Now, a young scientist at Cold Spring Harbor Laboratory (CSHL) has uncovered a key clue to how this works. He did this by building a special AI model of the brain of the common fruit fly.

Still, Cowley hopes his AI model will one day help us decode the computations that underlie the human visual system. Credit: Neuroscience News

CSHL Assistant Professor Benjamin Cowley and his team refined their AI model through a technique they developed called “knockout training.” First, they recorded the courtship behavior of a male fruit fly – chasing and singing to a female.

They then genetically silenced specific types of visual neurons in the male fly and trained their AI to detect any changes in behavior. By repeating this process with many different types of visual neurons, they were able to get the AI ​​to predict exactly how a real fruit fly would act in response to each sight of the female.

“We can actually predict neural activity computationally and ask how specific neurons contribute to behavior,” Cowley says. “It’s something we couldn’t do before.”

With their new artificial intelligence, Cowley’s team discovered that the fruit fly brain uses a “population code” to process visual data. Instead of a single type of neuron linking each visual feature to a single action, as previously assumed, many combinations of neurons were required to sculpt behavior.

A diagram of these neural pathways looks like an incredibly complex subway map and would take years to decipher. Still, it gets us where we need to go. This allows Cowley’s AI to predict how a fruit fly will behave in real life when presented with visual stimuli.

Does this mean AI can one day predict human behavior? Not so fast. The brain of a fruit fly contains about 100,000 neurons. The human brain has almost 100 billion.

“That’s the fruit fly situation. You can imagine what our visual system is like,” says Cowley, referring to the subway map.

Still, Cowley hopes his AI model will one day help us decode the computations that underlie the human visual system.

“It will be decades of work. But if we can figure that out, we’re ahead of the game,” says Cowley. “Through learning [fly] computations, we can build a better artificial visual system. More importantly, we will understand the disorders of the visual system in much more detail.

How much better? You’ll have to see it to believe it.

About this AI and neuroscience research news

Author: Sara Giarnieri
source: CSHL
Contact:Sara Giarnieri – CSHL
Image: Image credit: Neuroscience News

Original Research: Free access.
“Mapping Model Units to Visual Neurons Reveals the Population Code for Social Behavior” by Benjamin Cowley et al. Nature


Summary

Mapping pattern units to visual neurons reveals the population code for social behavior

The rich variety of behaviors observed in animals arises through the interplay between sensory processing and motor control. To understand these sensorimotor transformations, it is useful to build models that predict not only neuronal responses to sensory input, but also how each neuron causally contributes to behavior.

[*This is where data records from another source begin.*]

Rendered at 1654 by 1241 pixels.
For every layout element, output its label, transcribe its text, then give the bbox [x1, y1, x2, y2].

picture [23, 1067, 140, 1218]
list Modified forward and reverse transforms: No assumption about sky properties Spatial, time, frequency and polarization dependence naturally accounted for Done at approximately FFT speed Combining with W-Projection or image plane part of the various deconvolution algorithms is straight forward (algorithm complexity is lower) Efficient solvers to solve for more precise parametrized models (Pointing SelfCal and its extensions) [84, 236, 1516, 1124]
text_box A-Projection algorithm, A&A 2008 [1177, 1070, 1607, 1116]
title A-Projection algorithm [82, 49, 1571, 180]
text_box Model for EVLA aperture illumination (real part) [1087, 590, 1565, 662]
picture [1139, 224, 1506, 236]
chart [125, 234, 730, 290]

Here, we demonstrate a novel modeling approach to identify one-to-one mappings between internal units in a deep neural network and real neurons by predicting the behavioral changes that arise from systematic perturbations of more than a dozen neuronal cell types.

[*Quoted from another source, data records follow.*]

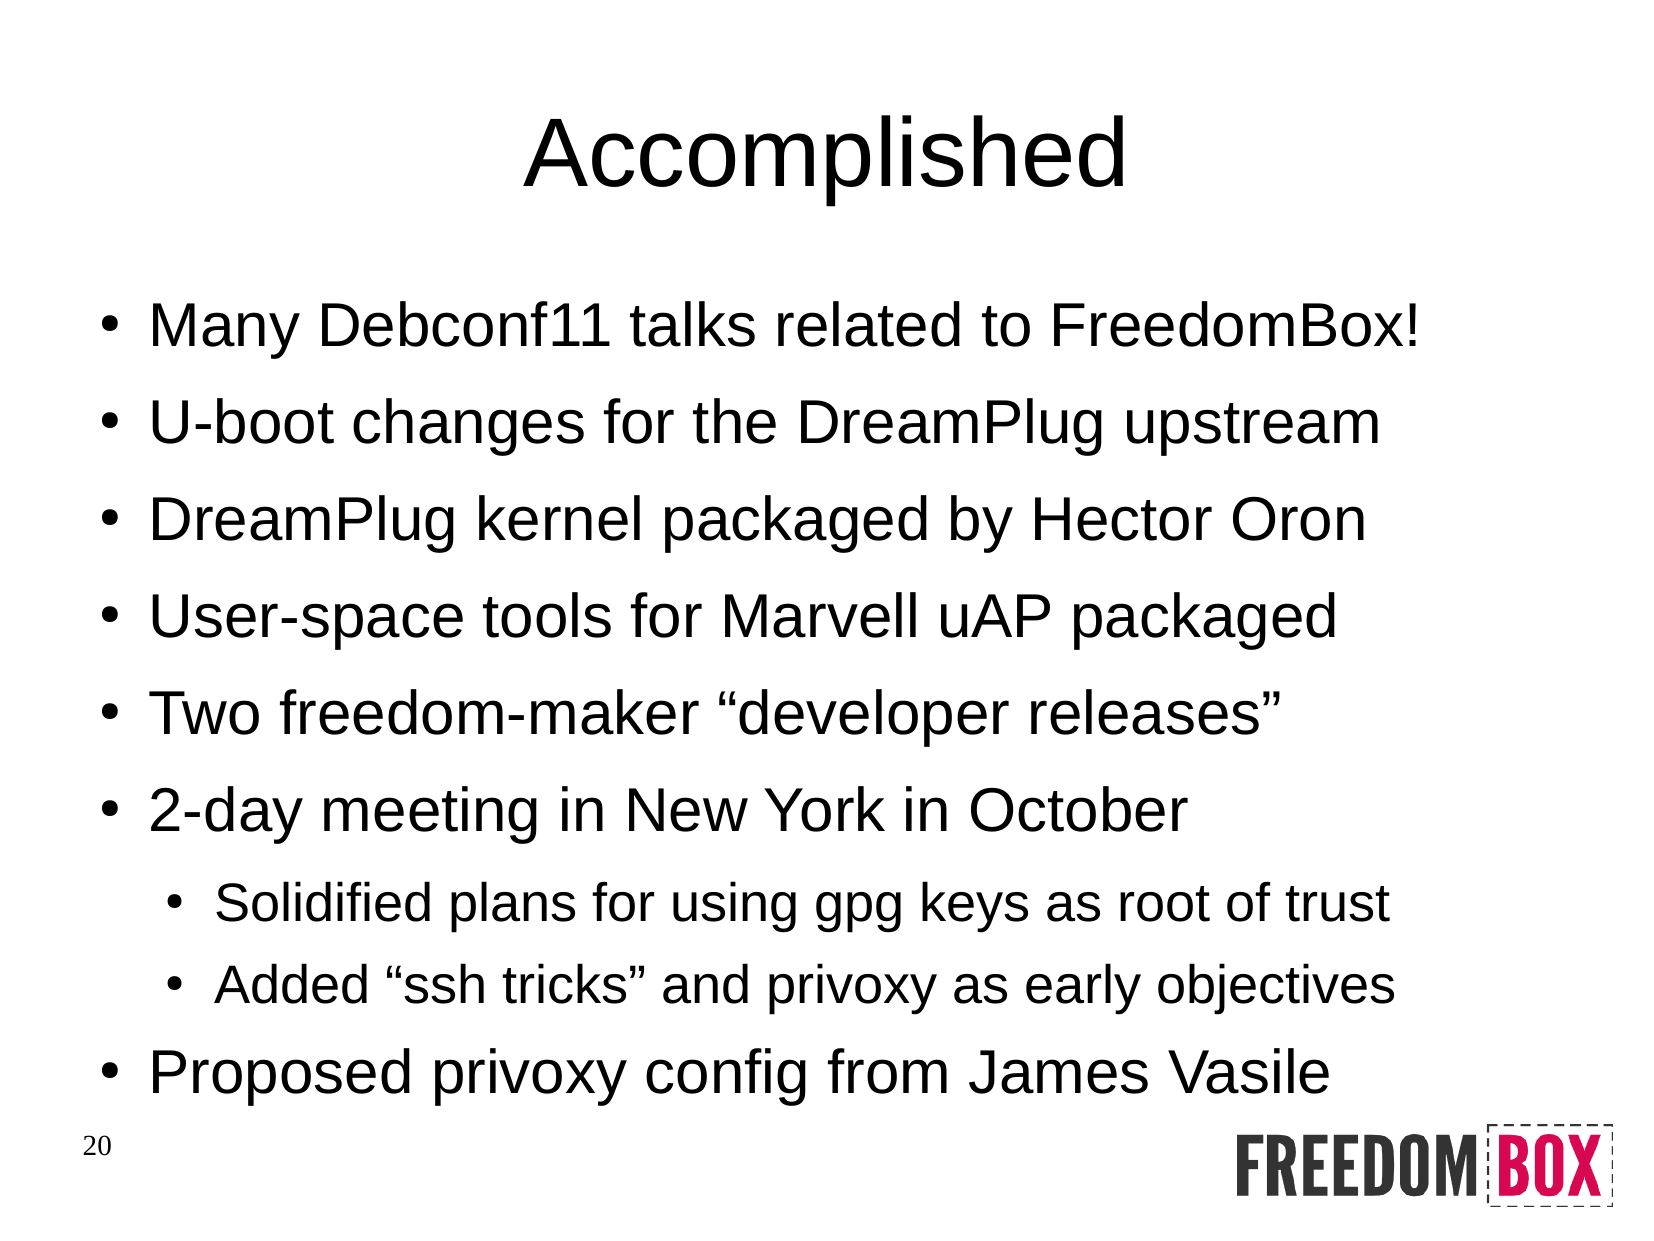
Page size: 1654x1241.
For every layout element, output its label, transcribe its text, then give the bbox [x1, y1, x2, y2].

list Many Debconf11 talks related to FreedomBox! U-boot changes for the DreamPlug upstream DreamPlug kernel packaged by Hector Oron User-space tools for Marvell uAP packaged Two freedom-maker “developer releases” 2-day meeting in New York in October Solidified plans for using gpg keys as root of trust Added “ssh tricks” and privoxy as early objectives Proposed privoxy config from James Vasile [82, 290, 1571, 1109]
picture [1237, 1124, 1613, 1207]
title Accomplished [82, 49, 1571, 257]
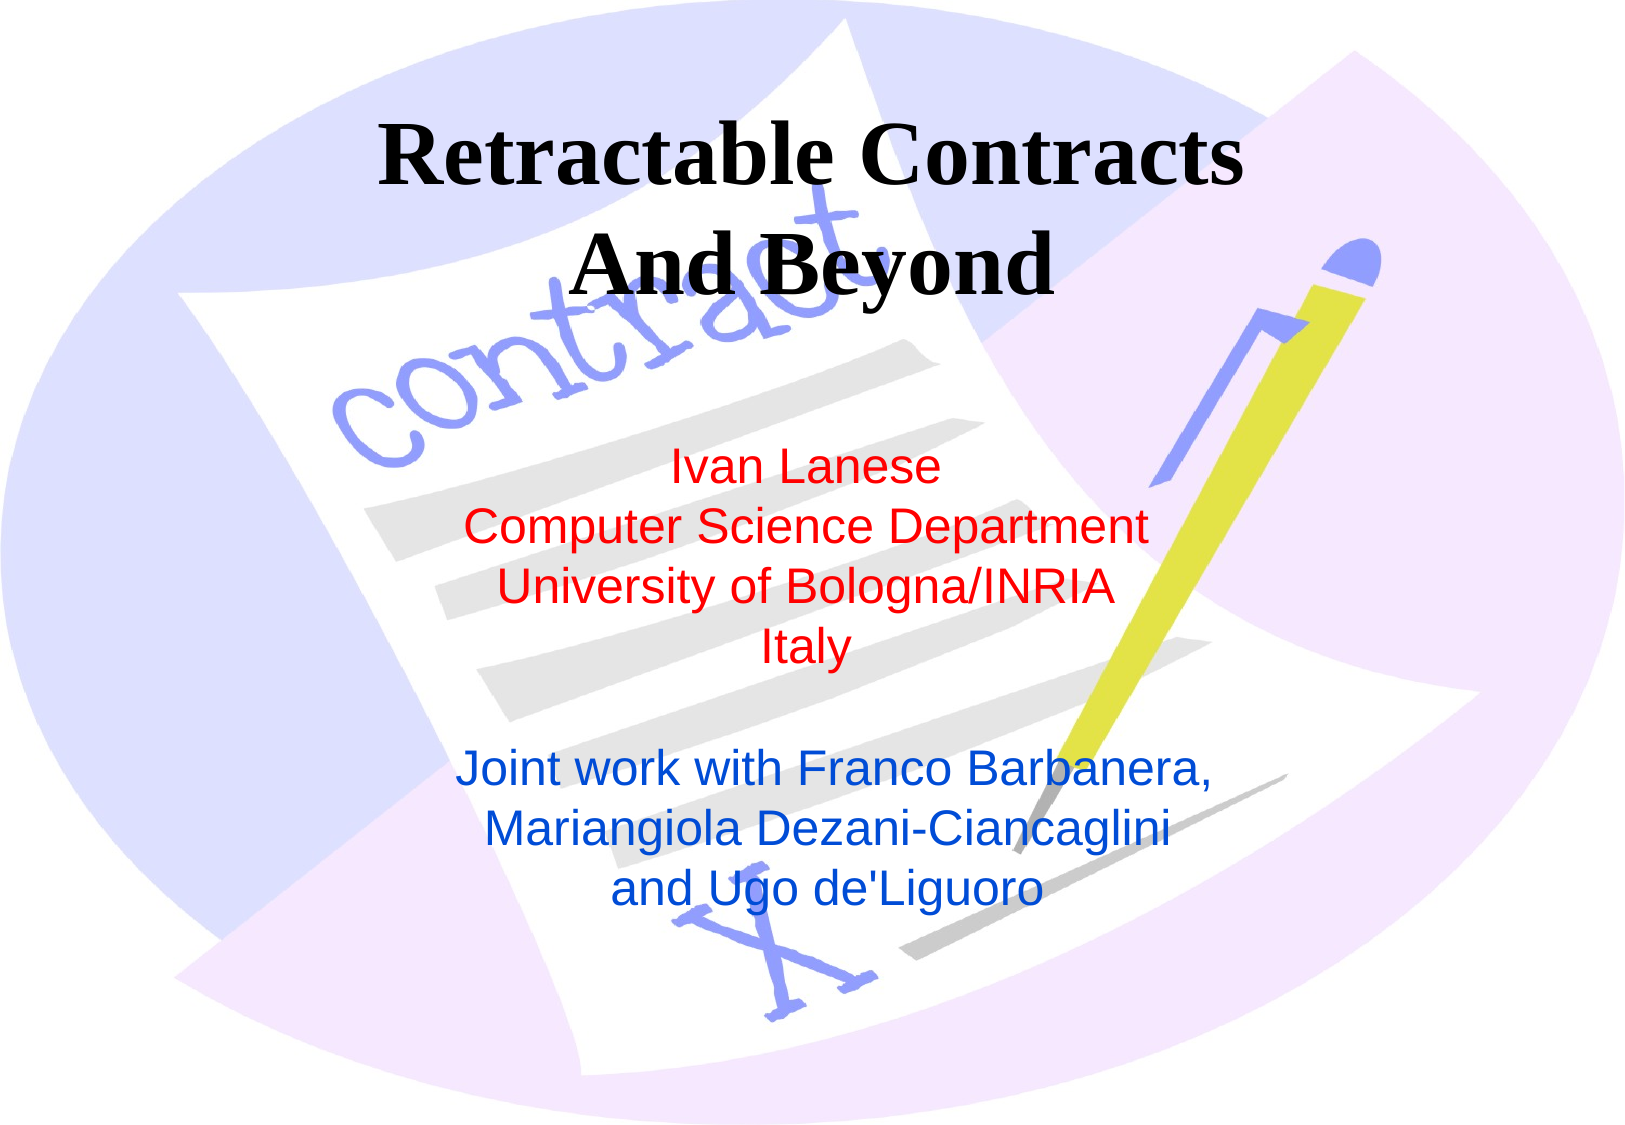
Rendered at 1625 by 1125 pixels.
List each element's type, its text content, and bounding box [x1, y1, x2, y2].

text_box Retractable Contracts And Beyond [0, 203, 1625, 320]
picture [0, 320, 1625, 1125]
text_box Ivan Lanese Computer Science Department University of Bologna/INRIA Italy [380, 426, 1232, 617]
text_box Joint work with Franco Barbanera, Mariangiola Dezani-Ciancaglini and Ugo de'Liguoro [324, 728, 1345, 882]
picture [0, 0, 1625, 203]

A key ingredient we introduce is “knockout learning,” which involves perturbing the network during training to match the perturbations of real neurons during behavioral experiments. We apply this approach to modeling the sensorimotor transformations of Drosophila melanogaster males during complex, visually guided social behavior.

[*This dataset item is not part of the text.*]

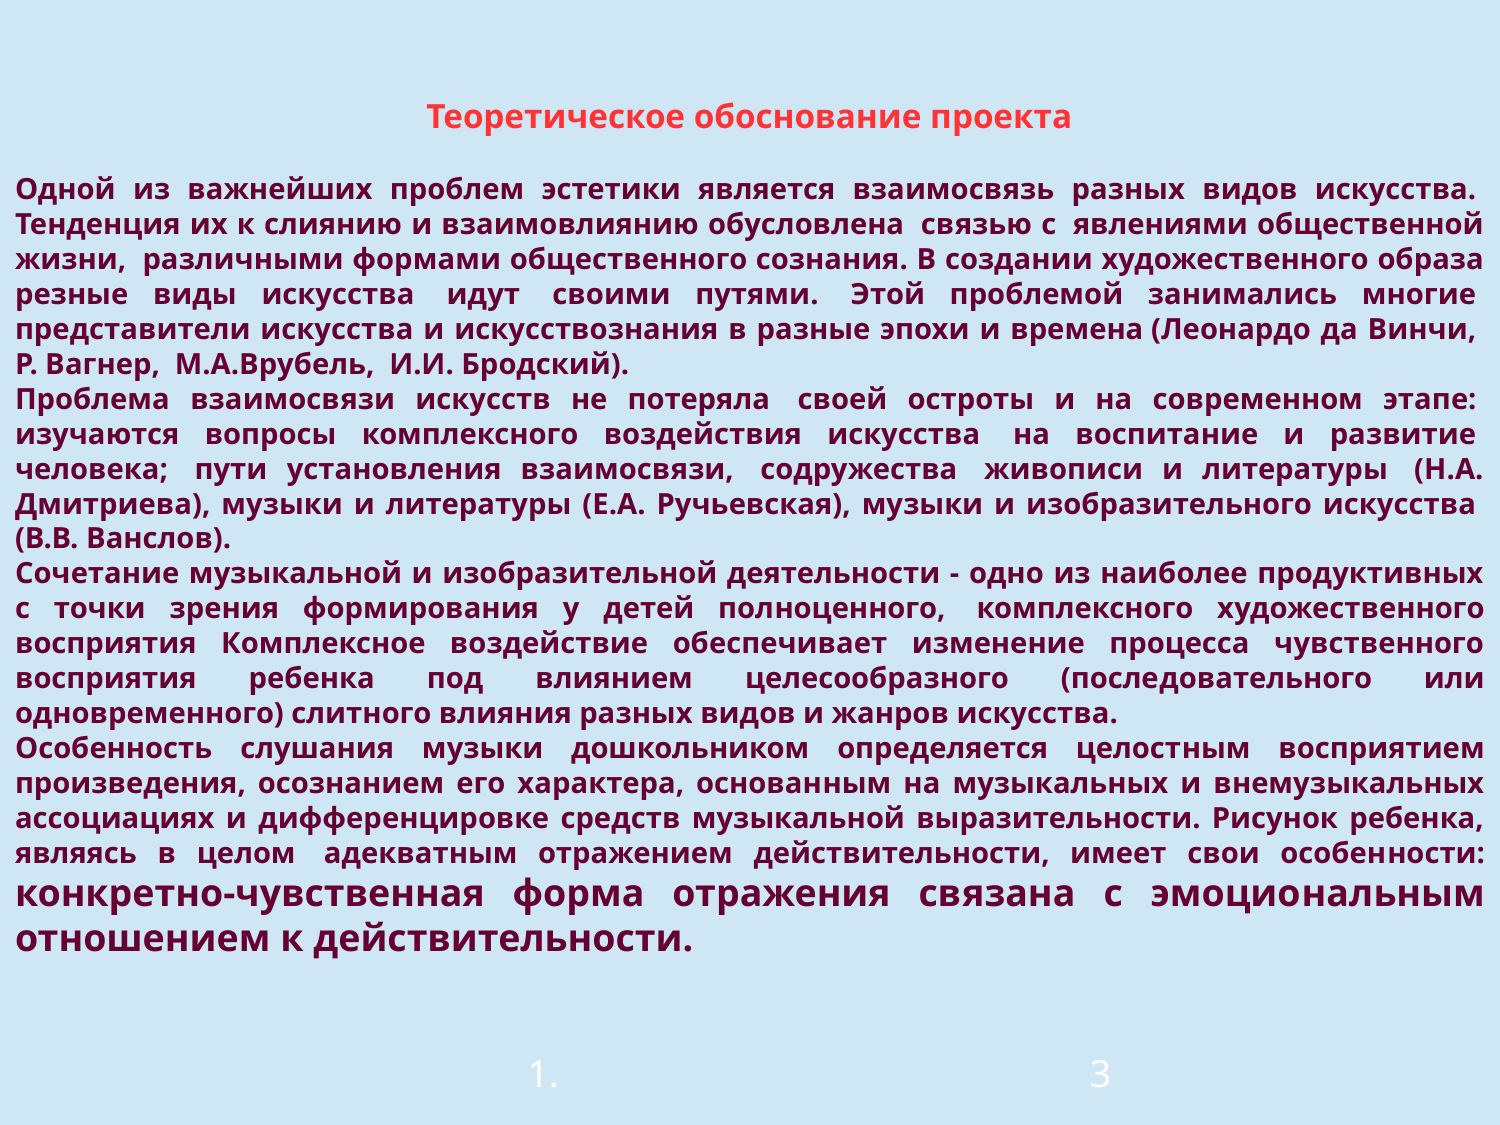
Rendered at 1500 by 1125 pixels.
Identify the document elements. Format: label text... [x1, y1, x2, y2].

Visual projection neurons at the interface between the optic lobe and the midbrain form a set of discrete channels, and previous work has shown that each channel encodes a specific visual feature to drive certain behaviors.

Our model reaches a different conclusion: combinations of visual projection neurons, including those involved in nonsocial behavior, drive male interactions with females, forming a rich population code for behavior.

Overall, our framework consolidates the behavioral effects elicited by different neural perturbations into a single, unified model, providing a map from stimulus to neural cell type to behavior and enabling future incorporation of brain electrical circuitry into the model.